La videovigilancia en las empresas

Vanesa Paredes

Abogada

La imagen de una persona, en tanto que identifica o puede ser susceptible de identificar a aquélla, constituye de por sí un dato de carácter personal que, como tal, debe ajustarse a los principios y obligaciones de la normativa de protección de datos vigente.

Cada vez es más frecuente la instalación de cámaras de vigilancia en los centros de trabajo de las empresas.

Tras la entrada en aplicación del Reglamento General de Protección de Datos, la Ley Orgánica de Protección de Datos Personales y garantía de los derechos digitales regula un tipo de tratamiento especial con fines de videovigilancia. Por su parte, el artículo 89 de la Ley habla del derecho a la intimidad frente al uso de dispositivos de videovigilancia y de grabación de sonidos en el lugar de trabajo, diciendo que los empleadores pueden tratar imágenes obtenidas a través de sistemas de cámaras o videocámaras para el ejercicio de las funciones de control de los trabajadores, pero debiendo informar previamente a los trabajadores, de forma “clara y concisa, acerca de una medida de tal calibre.

Tal es así que la colocación de cámaras de videovigilancia en el centro de trabajo se ha situado en el epicentro de la conflictividad entre empleadores y trabajadores y, desde la aparición del RGPD y su millonario régimen sancionador, en una amenaza para las empresas y un arma arrojadiza en manos de los trabajadores.

El Tribunal Constitucional entiende que la medida de instalación de videocámaras debe ser susceptible de conseguir el objetivo propuesto de seguridad de los bienes, instalaciones y personas de la empresa; así como necesaria y proporcional. Además, ya que hablamos de un derecho fundamental a la protección de datos, los trabajadores deben poder oponerse a que sus datos sean utilizados para fines distintos del legítimo que justificó su obtención. Esto se consigue informando al trabajador no sólo de la mera existencia de videocámaras, sino también sobre los fines concretos para los que se realizan las grabaciones: control de la jornada, control de la actividad laboral, la utilización disciplinaria, etc.

El Tribunal Europeo de Derechos Humanos también se ha pronunciado recientemente en un asunto en el que, además, el Reino de España se encontraba como parte demandada, y estima que la videovigilancia supone una considerable intrusión en la vida privada de los trabajadores, por lo que algunos Juzgados y Tribunales españoles empiezan a mirar con recelo la videovigilancia en los centros de trabajo y analizan escrupulosamente esta medida en los procedimientos en los que concurre, especialmente en los de despidos disciplinarios o impugnación de sanciones en los que las grabaciones de vídeo o imagen se presentan como medio de prueba.
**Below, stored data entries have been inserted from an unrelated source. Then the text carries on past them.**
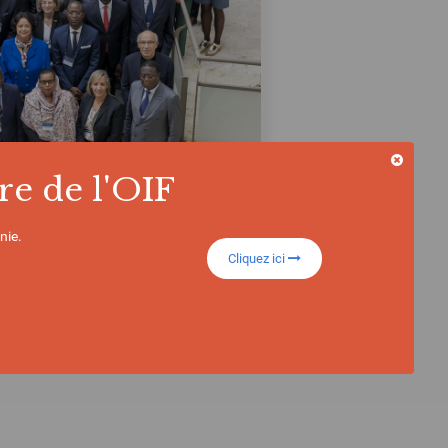
re de l'OIF
nie.
Cliquez ici
s lieux comparatif des politiques publiques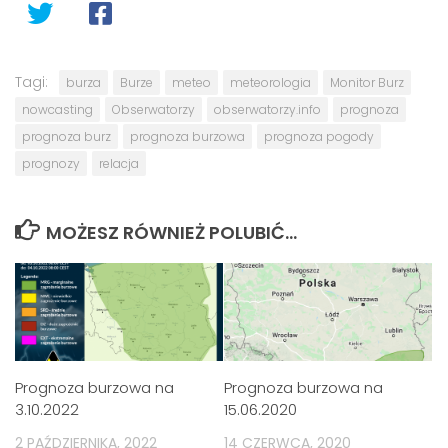
Tagi:
burza
Burze
meteo
meteorologia
Monitor Burz
nowcasting
Obserwatorzy
obserwatorzy.info
prognoza
prognoza burz
prognoza burzowa
prognoza pogody
prognozy
relacja
MOŻESZ RÓWNIEŻ POLUBIĆ…
Prognoza burzowa na
Prognoza burzowa na
3.10.2022
15.06.2020
2 PAŹDZIERNIKA, 2022
14 CZERWCA, 2020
A esto hay que añadir lo más importante: el deber de información de la finalidad o finalidades del sistema de videovigilancia instalado, que resumimos en los siguientes puntos:

  • No basta con la mera indicación de una “zona videovigilada”, sin mayores precisiones.
  • Se debe ofrecer a los trabajadores una información previa clara, precisa y concisa acerca de la medida de videovigilancia.
  • Se debe informar sobre la finalidad sancionadora si se captan incumplimientos laborales de los trabajadores.
  • El momento en que debe suministrarse la información sobre la finalidad es cuando se instala el sistema de videovigilancia, y cada vez que se incorpore a la empresa un nuevo trabajador.

En definitiva, el propósito del empresario de controlar a sus trabajadores es perfectamente legal, pues así lo establece el Estatuto de los Trabajadores, la jurisprudencia y la normativa en materia de protección de datos vigente. Sin embargo, del mismo modo cabe proclamar que tal control no puede lesionar el artículo 18.4 de la Constitución al negar al trabajador la información exigible.

Las empresas, deberán observar con sumo escrúpulo la interpretación jurisprudencial que se desprende de la legislación en materia de protección de datos, y deberán adaptarse a ella para evitar problemas de acreditación de hechos en eventuales procesos judiciales con trabajadores, y también para evitar posibles sanciones administrativas de la Agencia Española de Protección de Datos.